Though it may then be tempting to place the work in a competitive, binary relationship with official histories such as the Rikkokushi, Eiga is not antagonistic to those other modes. After all, whoever the authors were, they were literate people with the time and means to write. They were not iconoclastic activists seeking to overturn society. As in the uta awase, the juxtapositions of various people, genres, and topics—kana and mana, history and tale, victors and losers, the living and the dead, fathers and daughters, past and present—ultimately present a rich, evocative panorama, an expansive reflection of how some people envisioned themselves, their family, and their society in eleventh-century Heian Japan. Such binaries continue to fuel ways in which people construct their own identity and place in the world. Though ideally there may be ways to break out of such dualisms, Eiga also shows how such agnostic relationships could be harnessed to foster peace.

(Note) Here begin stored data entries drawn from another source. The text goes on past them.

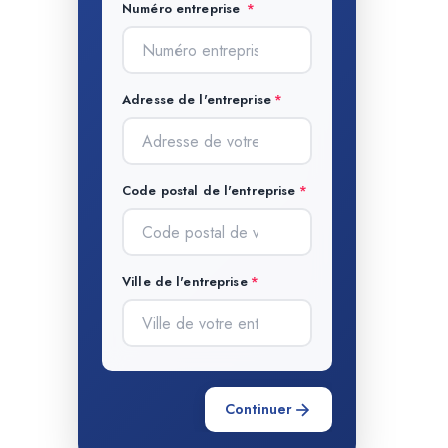
Numéro entreprise
Adresse de l'entreprise
Code postal de l'entreprise
Ville de l'entreprise
Continuer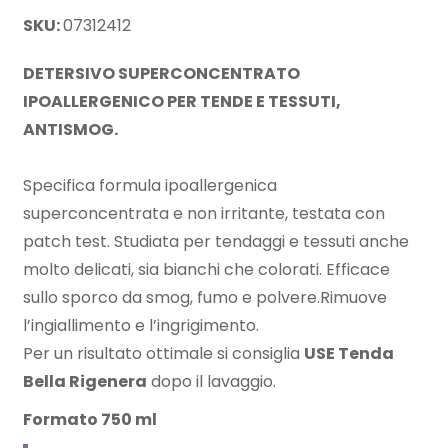
SKU:
07312412
DETERSIVO SUPERCONCENTRATO
IPOALLERGENICO PER TENDE E TESSUTI,
ANTISMOG.
Specifica formula ipoallergenica
superconcentrata e non irritante, testata con
patch test. Studiata per tendaggi e tessuti anche
molto delicati, sia bianchi che colorati. Efficace
sullo sporco da smog, fumo e polvere.Rimuove
l’ingiallimento e l’ingrigimento.
Per un risultato ottimale si consiglia
USE Tenda
Bella Rigenera
dopo il lavaggio.
Formato 750 ml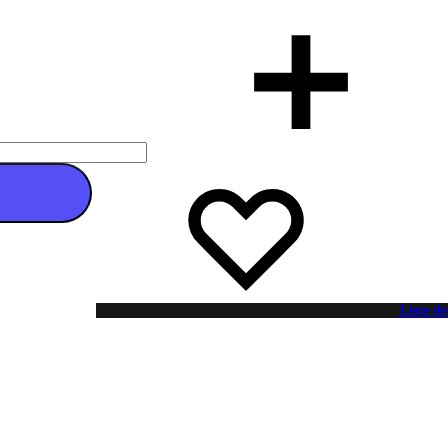
 au panier
Liste de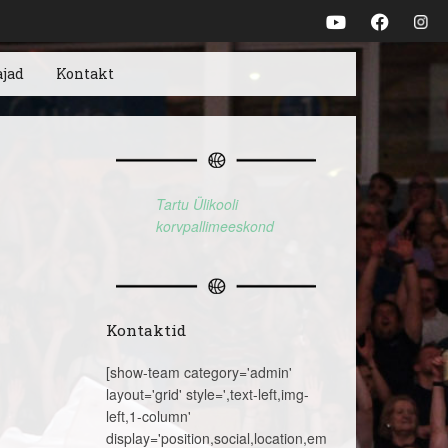
ajad
Kontakt
Tartu Ülikooli
korvpallimeeskond
Kontaktid
[show-team category='admin'
layout='grid' style=',text-left,img-
left,1-column'
display='position,social,location,email,telephone,name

Midō kanpaku ki 2:135; Hérail, Notes Journalières de Fujiwara no Michinaga, 1:572.
For a table detailing the fires from the reign of Murakami to Go-Sanjō, see Takinami, Heian kento, 350–51.
This story is preserved in Gōke shidai. Fusō ryakki records, however, that the mirror was found the next day in the ashes (Sakamoto, Nihon no shūshi to shigaku, 337–38).

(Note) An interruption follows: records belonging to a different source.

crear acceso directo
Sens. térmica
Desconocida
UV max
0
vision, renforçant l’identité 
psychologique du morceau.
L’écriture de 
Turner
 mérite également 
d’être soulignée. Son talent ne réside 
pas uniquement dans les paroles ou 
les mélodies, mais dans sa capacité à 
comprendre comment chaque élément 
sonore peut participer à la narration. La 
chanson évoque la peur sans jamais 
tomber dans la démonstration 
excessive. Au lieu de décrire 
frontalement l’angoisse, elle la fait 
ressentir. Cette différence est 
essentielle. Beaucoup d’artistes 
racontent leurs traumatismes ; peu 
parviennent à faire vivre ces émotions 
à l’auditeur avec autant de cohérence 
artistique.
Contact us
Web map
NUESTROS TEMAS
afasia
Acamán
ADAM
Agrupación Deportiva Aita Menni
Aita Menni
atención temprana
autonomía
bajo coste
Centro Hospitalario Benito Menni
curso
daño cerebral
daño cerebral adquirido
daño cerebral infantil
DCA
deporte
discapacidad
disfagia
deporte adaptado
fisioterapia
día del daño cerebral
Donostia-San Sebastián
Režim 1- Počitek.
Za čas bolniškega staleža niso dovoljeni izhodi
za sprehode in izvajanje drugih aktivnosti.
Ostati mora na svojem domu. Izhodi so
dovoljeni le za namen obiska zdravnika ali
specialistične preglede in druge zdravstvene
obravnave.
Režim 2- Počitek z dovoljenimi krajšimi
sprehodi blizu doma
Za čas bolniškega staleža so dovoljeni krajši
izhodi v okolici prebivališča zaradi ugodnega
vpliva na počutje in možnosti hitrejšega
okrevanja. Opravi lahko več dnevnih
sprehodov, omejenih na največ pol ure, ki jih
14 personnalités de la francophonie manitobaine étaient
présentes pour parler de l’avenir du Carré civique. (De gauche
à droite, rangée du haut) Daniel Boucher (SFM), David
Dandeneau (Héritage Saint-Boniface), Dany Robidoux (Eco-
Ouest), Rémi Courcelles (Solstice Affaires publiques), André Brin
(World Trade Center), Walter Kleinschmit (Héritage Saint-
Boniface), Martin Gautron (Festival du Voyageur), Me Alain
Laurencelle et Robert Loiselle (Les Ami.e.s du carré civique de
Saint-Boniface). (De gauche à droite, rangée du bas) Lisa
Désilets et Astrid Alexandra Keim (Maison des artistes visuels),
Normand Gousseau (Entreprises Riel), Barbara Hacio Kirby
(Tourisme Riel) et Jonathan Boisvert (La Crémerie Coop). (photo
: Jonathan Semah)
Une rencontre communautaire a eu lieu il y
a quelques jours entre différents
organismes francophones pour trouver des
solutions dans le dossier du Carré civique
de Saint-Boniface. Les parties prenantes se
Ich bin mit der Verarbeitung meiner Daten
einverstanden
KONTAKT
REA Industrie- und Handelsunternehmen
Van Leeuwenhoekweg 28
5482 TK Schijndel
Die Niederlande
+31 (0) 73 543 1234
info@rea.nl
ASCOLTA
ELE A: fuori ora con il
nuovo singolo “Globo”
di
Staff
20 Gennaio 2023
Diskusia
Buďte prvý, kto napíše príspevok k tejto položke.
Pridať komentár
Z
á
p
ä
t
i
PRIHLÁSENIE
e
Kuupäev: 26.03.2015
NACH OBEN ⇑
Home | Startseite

Kuramoto, Sekkan seiji to ōchō kizoku, 79–85.
The mirrors of ancient Japan did not feature glass with silver backings, as they do today. Rather, they were made of polished bronze or other ores, and gave off a blurry reflection.

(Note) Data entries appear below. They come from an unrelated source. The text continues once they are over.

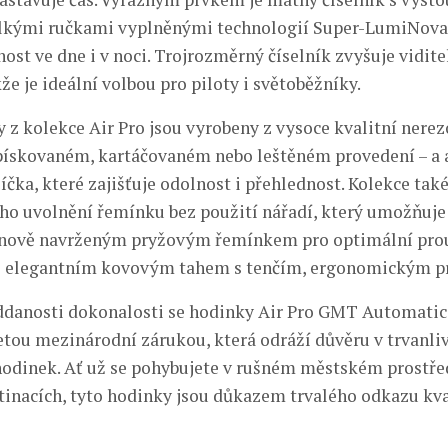
velkými ručkami vyplněnými technologií Super-LumiNova
ost ve dne i v noci. Trojrozměrný číselník zvyšuje vidite
že je ideální volbou pro piloty i světoběžníky.
 z kolekce Air Pro jsou vyrobeny z vysoce kvalitní nerez
pískovaném, kartáčovaném nebo leštěném provedení – a 
íčka, které zajišťuje odolnost i přehlednost. Kolekce tak
ho uvolnění řemínku bez použití nářadí, který umožňuje
 nově navrženým pryžovým řemínkem pro optimální pro
o elegantním kovovým tahem s tenčím, ergonomickým pr
ddanosti dokonalosti se hodinky Air Pro GMT Automatic 
letou mezinárodní zárukou, která odráží důvěru v trvanliv
hodinek. Ať už se pohybujete v rušném městském prostře
tinacích, tyto hodinky jsou důkazem trvalého odkazu kva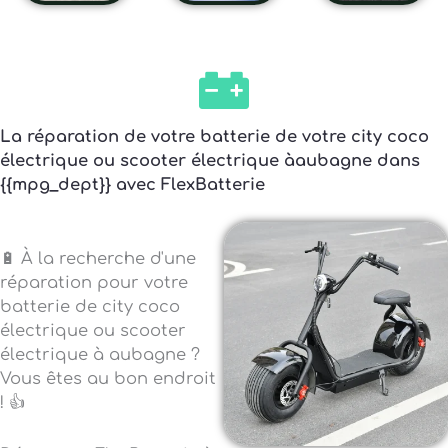
La réparation de votre batterie de votre city coco
électrique ou scooter électrique àaubagne dans
{{mpg_dept}} avec FlexBatterie
🔋 À la recherche d'une
réparation pour votre
batterie de city coco
électrique ou scooter
électrique à aubagne ?
Vous êtes au bon endroit
! 👍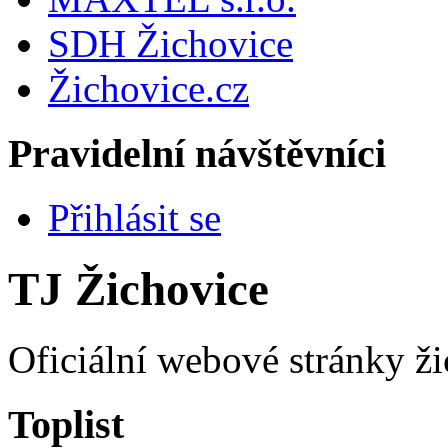
SDH Žichovice
Žichovice.cz
Pravidelní návštěvníci
Přihlásit se
TJ Žichovice
Oficiální webové stránky ži
Toplist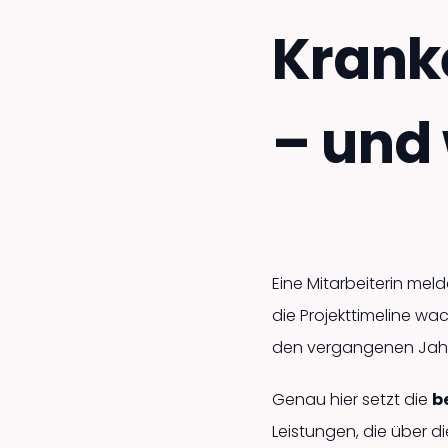
Krank
– und 
Eine Mitarbeiterin mel
die Projekt­timeline w
den vergangenen Jahre
Genau hier setzt die
b
Leistungen, die über d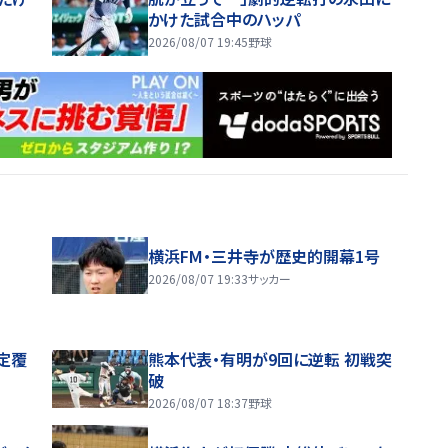
かけた試合中のハッパ
2026/08/07 19:45
野球
横浜FM・三井寺が歴史的開幕1号
2026/08/07 19:33
サッカー
定覆
熊本代表・有明が9回に逆転 初戦突
破
2026/08/07 18:37
野球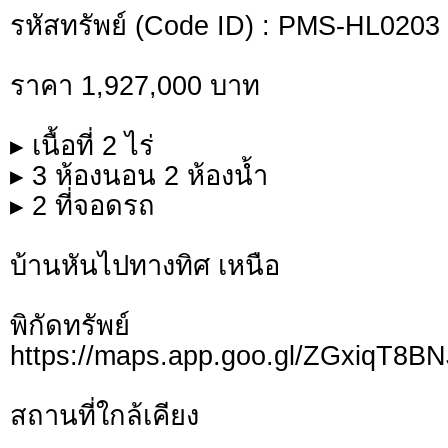
รหัสทรัพย์ (Code ID) : PMS-HL0203
ราคา 1,927,000 บาท
▸ เนื้อที่ 2 ไร่
▸ 3 ห้องนอน 2 ห้องน้ำ
▸ 2 ที่จอดรถ
บ้านหันไปทางทิศ เหนือ
พิกัดทรั
https://maps.app.goo.gl/ZGxiqT8
สถานที่ใกล้เคียง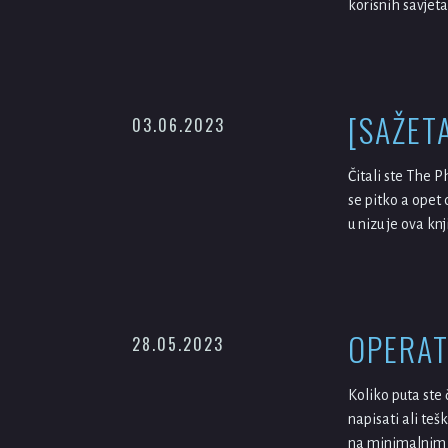
korisnih savjeta,
[SAŽET
03.06.2023
Čitali ste The P
se pitko a opet
u nizu je ova kn
OPERAT
28.05.2023
Koliko puta ste 
napisati ali te
na minimalnim r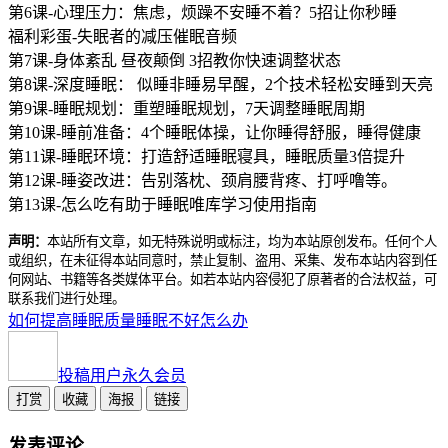
第6课-心理压力：焦虑，烦躁不安睡不着？5招让你秒睡
福利彩蛋-失眠者的减压催眠音频
第7课-身体紊乱 昼夜颠倒 3招教你快速调整状态
第8课-深度睡眠： 似睡非睡易早醒，2个技术轻松安睡到天亮
第9课-睡眠规划：重塑睡眠规划，7天调整睡眠周期
第10课-睡前准备：4个睡眠体操，让你睡得舒服，睡得健康
第11课-睡眠环境：打造舒适睡眠寝具，睡眠质量3倍提升
第12课-睡姿改进：告别落枕、颈肩腰背疼、打呼噜等。
第13课-怎么吃有助于睡眠唯库学习使用指南
声明：
本站所有文章，如无特殊说明或标注，均为本站原创发布。任何个人
或组织，在未征得本站同意时，禁止复制、盗用、采集、发布本站内容到任
何网站、书籍等各类媒体平台。如若本站内容侵犯了原著者的合法权益，可
联系我们进行处理。
如何提高睡眠质量
睡眠不好怎么办
投稿用户
永久会员
打赏
收藏
海报
链接
发表评论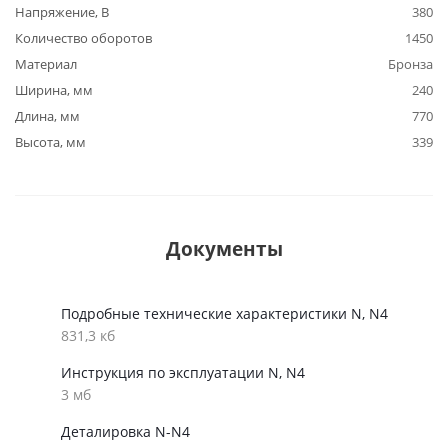
Напряжение, В
380
Количество оборотов
1450
Материал
Бронза
Ширина, мм
240
Длина, мм
770
Высота, мм
339
Документы
Подробные технические характеристики N, N4
831,3 кб
Инструкция по эксплуатации N, N4
3 мб
Деталировка N-N4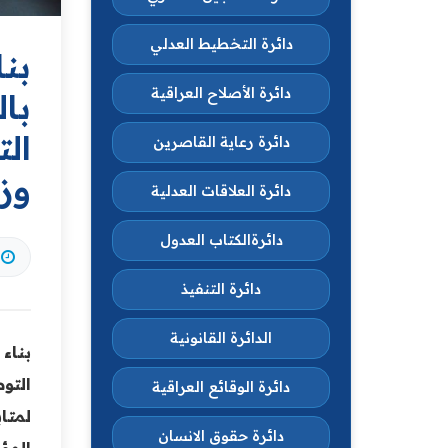
دائرة التخطيط العدلي
بنا
دائرة الأصلاح العراقية
بال
الت
دائرة رعاية القاصرين
وزا
دائرة العلاقات العدلية
دائرةالكتاب العدول
دائرة التنفيذ
الدائرة القانونية
بناء
التوص
دائرة الوقائع العراقية
لمتا
دائرة حقوق الانسان
المؤ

Yoshida Sanae explains the rise of kiroku in the ninth to tenth centuries by three basic points: the increased gap between the ritsuryō model and the actual conditions necessitated reference to precedents based on personal observation, the new concentration of court protocols around the emperor’s intimate space, and the splintering of powerful families leading to an emphasis on the identity of one’s house. See Yoshida, “Aristocratic Journals,” 8–17.
Kuramoto, Sekkan seiji to ōchō kizoku, 81.
Imakagami covers the years 1025 to 1170, picking up from where Ōkagami’s record ends. Masukagami documents the years 1180 to 1333. Thought to have been composed toward the end of the twelfth century, Mizukagami (The Water Mirror) is a record of the history before Ōkagami, starting with Emperor Jinmu. It borrows extensively from Fusō ryakki. These are the most notable extant “mirror” histories, but there are other rekishi monogatari (Akizushima monogatari, Tsuki no Yukue, Ike no mokuzu) that provide a complete historical record into the Edo period (Emperor Go-Yōzei’s reign, 1586–1611). Beyond the mirrors, records such as Angen onga no ki (1176) by Fujiwara no Takafusa also testify to the rise of kana for historical documentation (see Inose, “Rekishi jojutsu”).